Vacinas que os adultos devem tomar – Lista completa da cartela brasileira

Apesar de que o uso de vacinas para prevenir a doença se prolonga na vida adulta, os mais velhos não costumam manter um controle exaustivo delas. Isto é assim porque desde a sua origem, as políticas públicas sobre vacinas foram focados em crianças.

No entanto, na última década, a Organização Mundial da Saúde (OMS) passou a recomendar que se estenda para os adultos a cobertura de determinadas vacinas –a mais conhecida é a da gripe–.

“A imunização através de vacinas que os adultos oferece vários benefícios ( … ), reduzindo a circulação de vírus e bactérias, e alivia o sistema de saúde: ao investir em vacinas, ganha-se em prevenção e realizam menos tratamentos da doença e suas sequelas”

Adverte o médico Marcelo do Castelo, especializado deve e diretor da carreira de doenças infecciosas da faculdade de Medicina da Universidade Católica Argentina.

Vacinação de Adultos

Vacinação de adultos

  • Gripe sazonal: Maiores de 60 anos ou adultos em condição de risco Td (Tétano e difteria). Mulheres em idade fértil (10 a 49 anos).
  • Hepatite B: pode-Se solicitar prévia avaliação e autorização médica.
  • Pneumococos: Você pode solicitar prévia avaliação e autorização médica.
  • Febre amarela: É exigido para viajar para algumas regiões e alguns países.
  • Sarampo: É necessário para viajar para algumas áreas.
  • Herpes zoster (zona): idosos, mediante análise e autorização médica.
  • Vírus do papiloma humano (HPV): Até os 17 anos. Em algumas ocasiões, mulheres com até 45 anos e mulheres até 26 anos de idade.

Confira aqui o calendário completo das campanhas de vacinação em cidades brasileiras para o ano de 2020. 

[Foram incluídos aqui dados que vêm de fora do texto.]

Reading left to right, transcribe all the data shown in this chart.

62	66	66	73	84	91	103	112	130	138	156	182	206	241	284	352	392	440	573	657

Os primeiros passos para a vacinação depois de adulto

As vacinas devem receber das mulheres em idade fértil entre os 10 e os 49 anos. Também é gratuita e obrigatória. O tétano é uma infecção grave causada pela toxina produzida por uma bactéria que pode ser transmitida por feridas, picadas sujo ou queimaduras em qualquer pessoa não vacinada.

Recomenda-se também que a proteção que oferece vacina, administrada durante a infância deve ser atualizadas a cada 10 anos, já que esta se perde após esse período. De outro lado, as pessoas que receberam a vacina contra a difteria quando eram pequenas também podem ir perdendo a imunidade com o decorrer do tempo; daí a importância de voltar a aplicar a cada 10 anos. “Esta infecção bacteriana propaga-se facilmente por meio de espirros e tosse, e se bem que na atualidade a sua frequência é menor, suas complicações podem ser muito graves”, alerta o doutor Castelo.

Em relação à vacina contra a hepatite B, sustenta-se que as três doses aplicadas entre os 2 e os 6 meses de idade são insuficientes, mas qualquer adulto pode solicitar prévio exame de anticorpos.

A hepatite B é uma infecção viral que afeta o fígado e é transmitida por contato especialmente com o sangue de uma pessoa infectada ou através de relações sexuais.

No mundo, segundo a OMS,  mais de 686.000 pessoas morrem a cada ano devido a esta doença, já que o vírus da hepatite B pode causar cirrose e câncer de fígado em pessoas não vacinadas.

Uma situação similar ocorre com a vacina contra pneumococos, que previne a pneumonia e outras complicações causadas por esta bactéria, como a meningite.